Just give in, let the stereo imaging bombard your aural senses, accept the stimuli freely, then wait to land on planet earth after a trip to a mostly secluded spot on the moon’s cheesy-textured surface. Alright, so I lied somewhat, I read about and examine meticulously the content and creation of Dark Side all the time.

I’ve been listening to this record for nearly 40 years now, still marveling over mainly the sound quality, but then suddenly I change, the salesman inside of me kicks in, looking over banks of sales data, which assume a metamorphosis even as I type.

dark side cover
dark side cover

So it’s late Spring 1973, I’m driving around Dallas and Austin in a brand new mocha-toned Camaro, listening to Dark Side in an Eight Track format on my Lear Jet player. I’m not really up to anything in particular other than merely driving anywhere my Camaro takes me, driving endlessly on freeways, smoking lots of pot, then to shopping malls, or over to Hanna’s Pies on Forest Lane, when gripped too badly with the Munchies. Really, what I’m doing, is testing where this Pink Floyd music is taking me. It’s taking me everywhere and nowhere, which is where I want to be.

I wouldn’t recommend looking for a job when your listening to Dark Side; it’s likely you won’t land the position you’re applying for, especially when insisting the assistant manager who’s interviewing you, should listen to David Gilmour’s guitar solo one more time on Money.

So what are the total sales World Wide now? Better than 55 million? I bought a copy on itunes just two weeks ago. Love the digital booklet. So there it is: the line ‘I’ll see you on the dark side of the moon’ comes at the end of Brain Damage (apparently a reference to the deteriorated mental state of Syd Barrett).

Now it’s making much more sense! This is about lunacy, not space travel or cosmic astronomy. This helps to explain my behavior as well, remaining in a catatonic state for months on end, a slave guest of Pink Floyd, who were staying at the Motel Eight Track Machine for a few precious months of my life.

Alright, Eureka again! Now I understand Roger Water’s Time better; it can get away from us, we can never get it back. Do I regret wasting my time stoned, just walking around shopping malls, visiting every conceivable shop under the sun? It’s a two edged sword (always a fit)!
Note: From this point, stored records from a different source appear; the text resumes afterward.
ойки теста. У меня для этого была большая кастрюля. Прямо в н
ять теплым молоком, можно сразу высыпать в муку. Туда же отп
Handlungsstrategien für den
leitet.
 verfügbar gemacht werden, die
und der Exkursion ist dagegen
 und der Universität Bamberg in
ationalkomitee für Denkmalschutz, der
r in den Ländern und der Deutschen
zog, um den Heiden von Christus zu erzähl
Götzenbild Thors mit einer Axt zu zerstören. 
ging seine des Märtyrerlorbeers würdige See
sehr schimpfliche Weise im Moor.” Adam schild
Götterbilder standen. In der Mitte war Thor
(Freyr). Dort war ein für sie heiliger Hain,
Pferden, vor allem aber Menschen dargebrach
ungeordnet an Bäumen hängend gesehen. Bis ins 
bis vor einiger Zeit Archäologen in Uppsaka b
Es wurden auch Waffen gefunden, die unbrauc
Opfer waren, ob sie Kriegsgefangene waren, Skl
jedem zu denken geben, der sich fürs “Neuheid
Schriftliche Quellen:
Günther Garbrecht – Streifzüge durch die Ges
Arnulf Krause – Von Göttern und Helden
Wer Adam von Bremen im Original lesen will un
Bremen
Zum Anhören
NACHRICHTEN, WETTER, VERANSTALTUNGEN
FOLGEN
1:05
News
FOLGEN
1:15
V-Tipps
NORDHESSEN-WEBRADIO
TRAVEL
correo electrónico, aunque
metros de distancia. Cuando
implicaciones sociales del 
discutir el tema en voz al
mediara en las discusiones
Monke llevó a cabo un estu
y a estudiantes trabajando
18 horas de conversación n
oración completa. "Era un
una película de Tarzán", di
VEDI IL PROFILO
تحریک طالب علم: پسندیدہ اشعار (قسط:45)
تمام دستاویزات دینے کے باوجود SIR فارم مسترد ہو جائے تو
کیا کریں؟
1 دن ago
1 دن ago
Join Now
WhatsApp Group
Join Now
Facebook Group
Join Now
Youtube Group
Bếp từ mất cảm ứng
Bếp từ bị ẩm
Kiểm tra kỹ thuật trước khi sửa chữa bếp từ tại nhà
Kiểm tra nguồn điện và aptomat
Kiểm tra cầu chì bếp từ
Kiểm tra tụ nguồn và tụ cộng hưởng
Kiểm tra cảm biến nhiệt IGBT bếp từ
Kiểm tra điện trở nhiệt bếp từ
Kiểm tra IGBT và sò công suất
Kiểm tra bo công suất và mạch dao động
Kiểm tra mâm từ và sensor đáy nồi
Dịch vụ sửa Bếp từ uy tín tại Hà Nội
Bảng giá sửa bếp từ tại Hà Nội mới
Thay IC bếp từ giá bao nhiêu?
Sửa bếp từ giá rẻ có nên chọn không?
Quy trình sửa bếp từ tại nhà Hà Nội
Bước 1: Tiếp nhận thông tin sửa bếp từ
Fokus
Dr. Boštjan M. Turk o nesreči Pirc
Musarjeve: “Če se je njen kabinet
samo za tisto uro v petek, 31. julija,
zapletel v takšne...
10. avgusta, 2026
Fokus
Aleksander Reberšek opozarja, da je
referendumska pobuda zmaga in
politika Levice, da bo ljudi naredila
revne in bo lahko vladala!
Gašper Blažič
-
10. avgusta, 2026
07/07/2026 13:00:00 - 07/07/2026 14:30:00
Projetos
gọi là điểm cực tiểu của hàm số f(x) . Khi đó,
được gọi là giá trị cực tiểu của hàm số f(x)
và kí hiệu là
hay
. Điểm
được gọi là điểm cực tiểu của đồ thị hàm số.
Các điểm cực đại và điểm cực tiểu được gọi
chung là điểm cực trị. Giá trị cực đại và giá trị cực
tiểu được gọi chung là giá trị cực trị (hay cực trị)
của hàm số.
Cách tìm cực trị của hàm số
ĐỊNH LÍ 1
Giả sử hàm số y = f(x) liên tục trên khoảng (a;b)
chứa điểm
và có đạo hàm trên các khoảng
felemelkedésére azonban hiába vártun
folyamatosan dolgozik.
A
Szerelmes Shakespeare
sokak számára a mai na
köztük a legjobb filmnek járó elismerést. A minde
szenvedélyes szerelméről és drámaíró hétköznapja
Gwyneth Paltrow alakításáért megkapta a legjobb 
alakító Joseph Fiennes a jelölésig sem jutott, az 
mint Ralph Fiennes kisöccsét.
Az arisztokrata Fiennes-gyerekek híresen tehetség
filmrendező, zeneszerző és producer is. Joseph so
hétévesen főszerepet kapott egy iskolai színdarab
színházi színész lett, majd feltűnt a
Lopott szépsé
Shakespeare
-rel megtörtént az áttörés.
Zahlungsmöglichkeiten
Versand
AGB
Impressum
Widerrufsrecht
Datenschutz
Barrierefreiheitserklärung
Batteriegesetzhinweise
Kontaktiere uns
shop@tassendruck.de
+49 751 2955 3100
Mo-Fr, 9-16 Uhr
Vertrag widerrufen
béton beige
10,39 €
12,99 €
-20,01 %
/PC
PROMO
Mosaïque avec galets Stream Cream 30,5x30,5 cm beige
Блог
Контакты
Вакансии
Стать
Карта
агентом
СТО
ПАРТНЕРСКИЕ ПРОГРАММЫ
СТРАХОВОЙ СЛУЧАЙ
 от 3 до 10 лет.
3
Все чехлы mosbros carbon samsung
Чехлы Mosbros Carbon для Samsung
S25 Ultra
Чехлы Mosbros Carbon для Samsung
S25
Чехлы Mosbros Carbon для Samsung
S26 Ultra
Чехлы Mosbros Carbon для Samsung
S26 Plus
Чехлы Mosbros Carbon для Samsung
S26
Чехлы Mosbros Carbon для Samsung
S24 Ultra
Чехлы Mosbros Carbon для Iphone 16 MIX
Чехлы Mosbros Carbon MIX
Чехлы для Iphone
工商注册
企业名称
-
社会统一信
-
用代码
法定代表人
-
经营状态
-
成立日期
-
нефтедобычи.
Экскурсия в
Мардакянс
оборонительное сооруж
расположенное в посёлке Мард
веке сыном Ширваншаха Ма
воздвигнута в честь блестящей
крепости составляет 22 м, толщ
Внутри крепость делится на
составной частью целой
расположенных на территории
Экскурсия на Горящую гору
I was spellbound!

Pink Floyd did it to me. How did they twist those knobs at Abbey Road? Alan Parsons and Peter James had a lot to do with it. Mix is wet, dripping with reverb! Perfect for the Freaks who would be listening. Record is end over end, one song flows into another, just like a school day: first period, second period, third period, lunch, etc. Just like life too; infancy, childhood, youth years, maturity, then Fossil Land!

Dark Side is a universal expression of what Pink Floyd was up to at that particular point in their charmed lives. And let me put in a good word for technology, meticulous planning and rehearsals, then that EMS VCS 3 (Putney) synthesiser used so keenly by Nick Mason.

The clocks are striking, cash registers are ringing, I have a job finally, and Dark Side has an Eternal Life! I want to be a part of that; maybe I wasn’t wasting my time so badly after all, that drifty, dreamy summer of 1973. *(Have to turn it off for now.)